The Neurocomputational Mechanism Underlying Decision-Making on Unfairness to Self and Others

Neural computational mechanisms underlying fairness-based decisions: Self-Unfairness and Other-Unfairness

Abstract: Fairness is a fundamental value in human society, and individuals show concern for both self-unfairness and other-unfairness. However, there has been a long-standing debate on whether self-unfairness and other-unfairness evoke shared or distinct neuropsychological processes. To address this issue, we combined a Three-Person Ultimatum Game, computational modeling, and advanced brain imaging analysis techniques to uncover the behavioral, cognitive, and neural patterns of self-unfairness and other-unfairness. Our behavioral and computational results reveal that participants show a higher level of concern for self-unfairness compared to other-unfairness. Furthermore, self-unfairness consistently activated brain regions such as the Anterior Insula, Dorsal Anterior Cingulate Cortex, and Dorsolateral Prefrontal Cortex, which play important roles in processing emotional and cognitive processes related to fairness-based decisions. In contrast, other-unfairness mainly activated areas such as the Middle Occipital Gyrus. In summary, our findings strongly support the existence of distinct neural computational signatures between self-unfairness and other-unfairness.
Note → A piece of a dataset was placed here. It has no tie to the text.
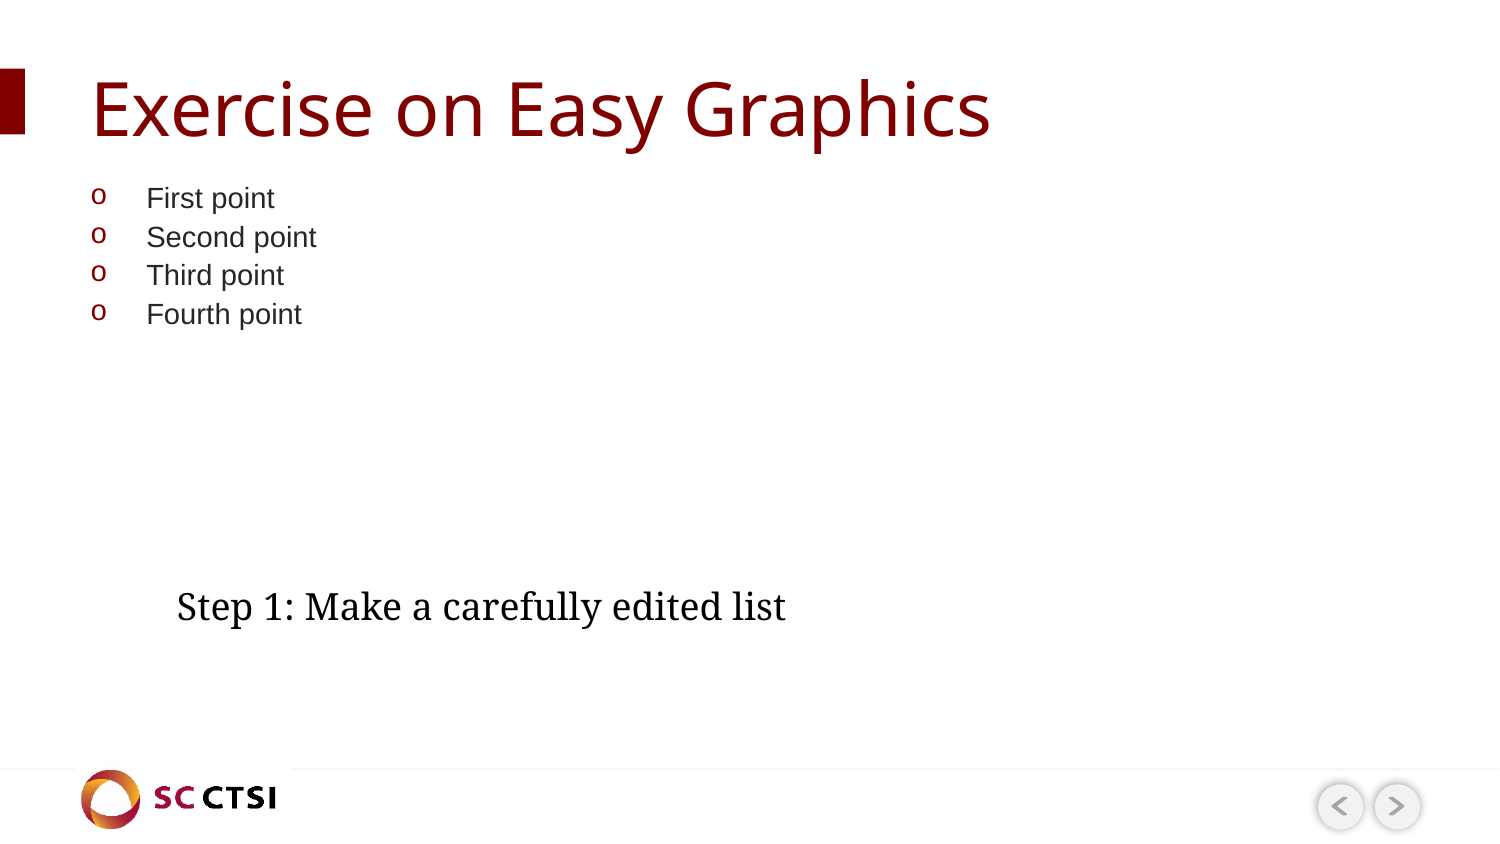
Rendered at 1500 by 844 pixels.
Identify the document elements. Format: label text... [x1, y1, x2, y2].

Background knowledge about this study indicates that while people show concern for unfairness experienced by both themselves and others, there is no consensus on whether these two forms of unfairness are based on the same or different neurocognitive mechanisms. This study was conducted by Lanxin Luo, Han Xu, Xia Tian, Yue Zhao, and others from institutions including the Center for Excellence in Brain Science and Intelligence Technology, Chinese Academy of Sciences. The research results were published in Neuroscience Bulletin (Neurosci. Bull.).
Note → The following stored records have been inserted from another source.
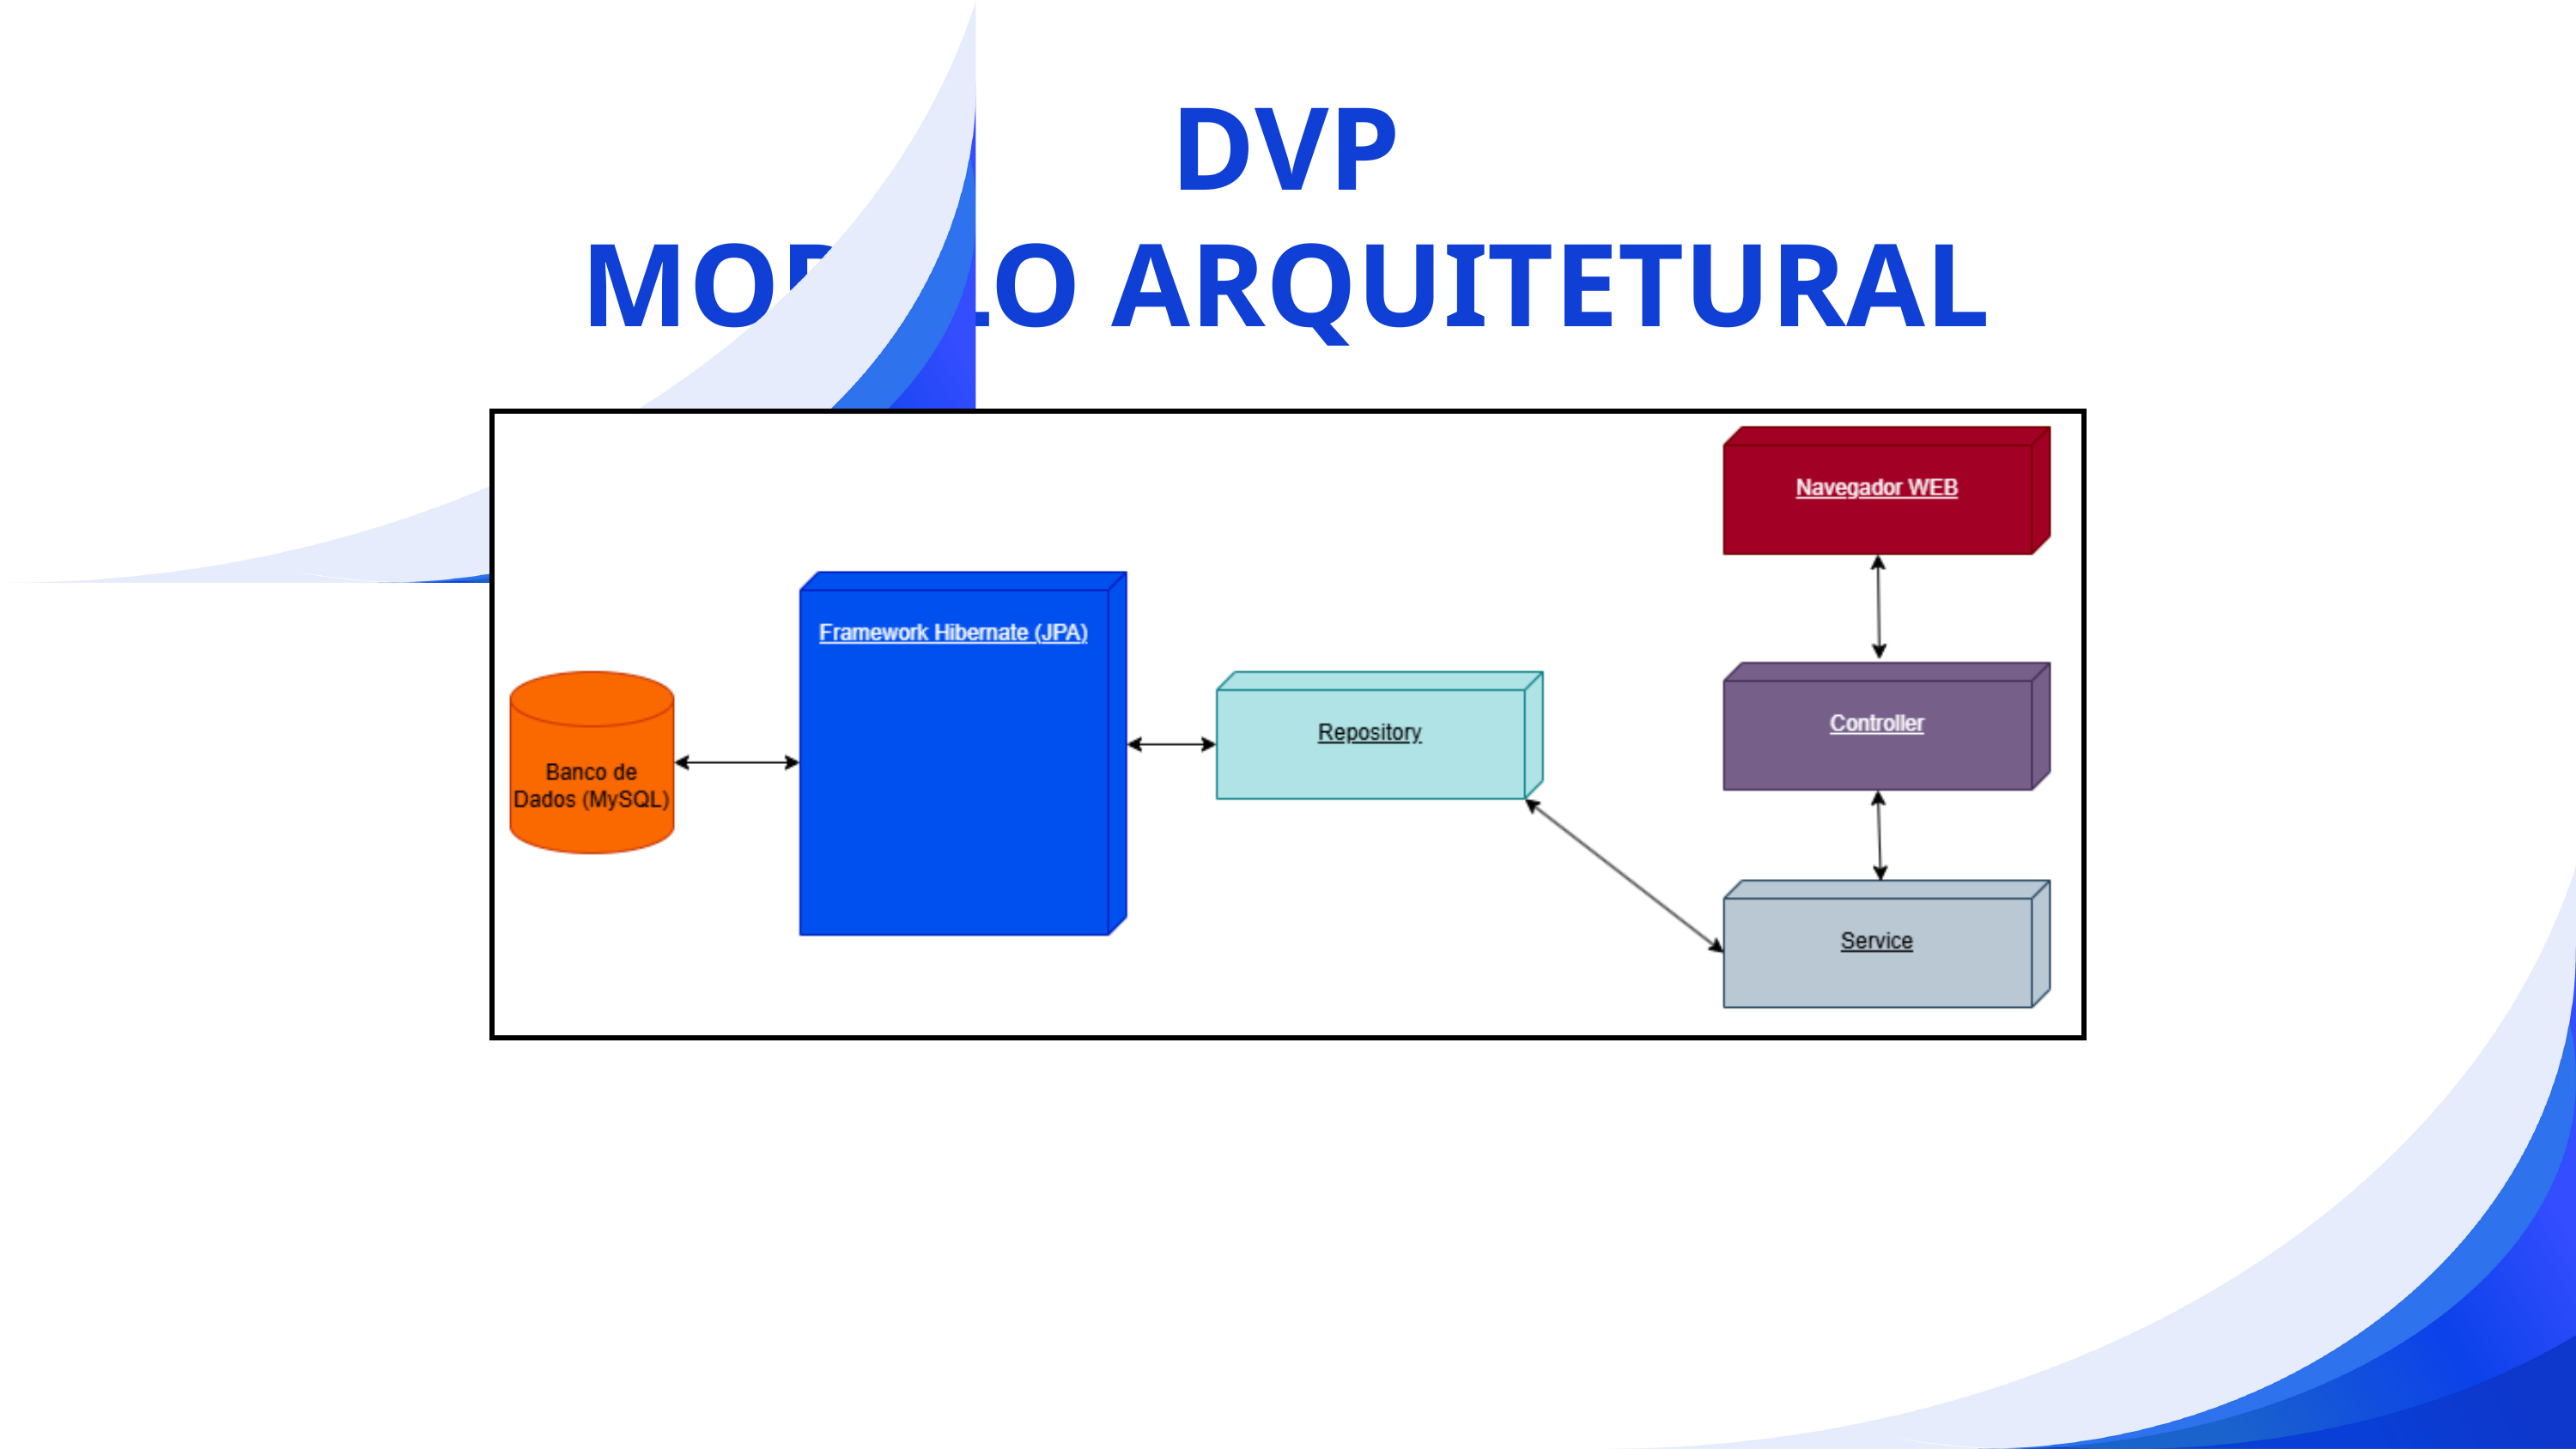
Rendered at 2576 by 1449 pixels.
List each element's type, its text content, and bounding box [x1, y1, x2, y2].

text_box [1600, 865, 2576, 1449]
text_box [0, 0, 976, 584]
text_box DVP [488, 52, 2084, 214]
text_box MODELO ARQUITETURAL [976, 214, 2084, 350]
text_box [492, 410, 2084, 1038]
The research process details how participants handled decision-making scenarios involving elements of self-unfairness and other-unfairness in a Three-Person Ultimatum Game. The analysis methods involved statistical analysis of behavioral data, establishment and validation of computational models, and analysis of neural activity patterns at multiple levels, aiming to explore participants’ response patterns to unfairness and their underlying neural basis from different dimensions.

The main findings of this study are: Individuals show higher sensitivity to self-unfairness compared to other-unfairness, as evidenced by behavioral results, computational model parameters, and differences in brain activity; particularly when processing self-unfairness, the activation intensity of the Anterior Insula, Dorsal Anterior Cingulate Cortex, and Dorsolateral Prefrontal Cortex was more significant than in cases of other-unfairness. The activation of these three brain regions suggests that self-unfairness elicits stronger responses at both emotional and cognitive levels.

The research conclusion emphasizes that although individuals respond to both self-unfairness and other-unfairness, there are significant differences in the neural computational mechanisms for processing these two forms of unfairness. This finding further deepens our understanding of the foundations of the concept of fairness in human social interactions and has important implications for future exploration of real-world scenarios involving conflicts of interest and resource allocation among multiple parties.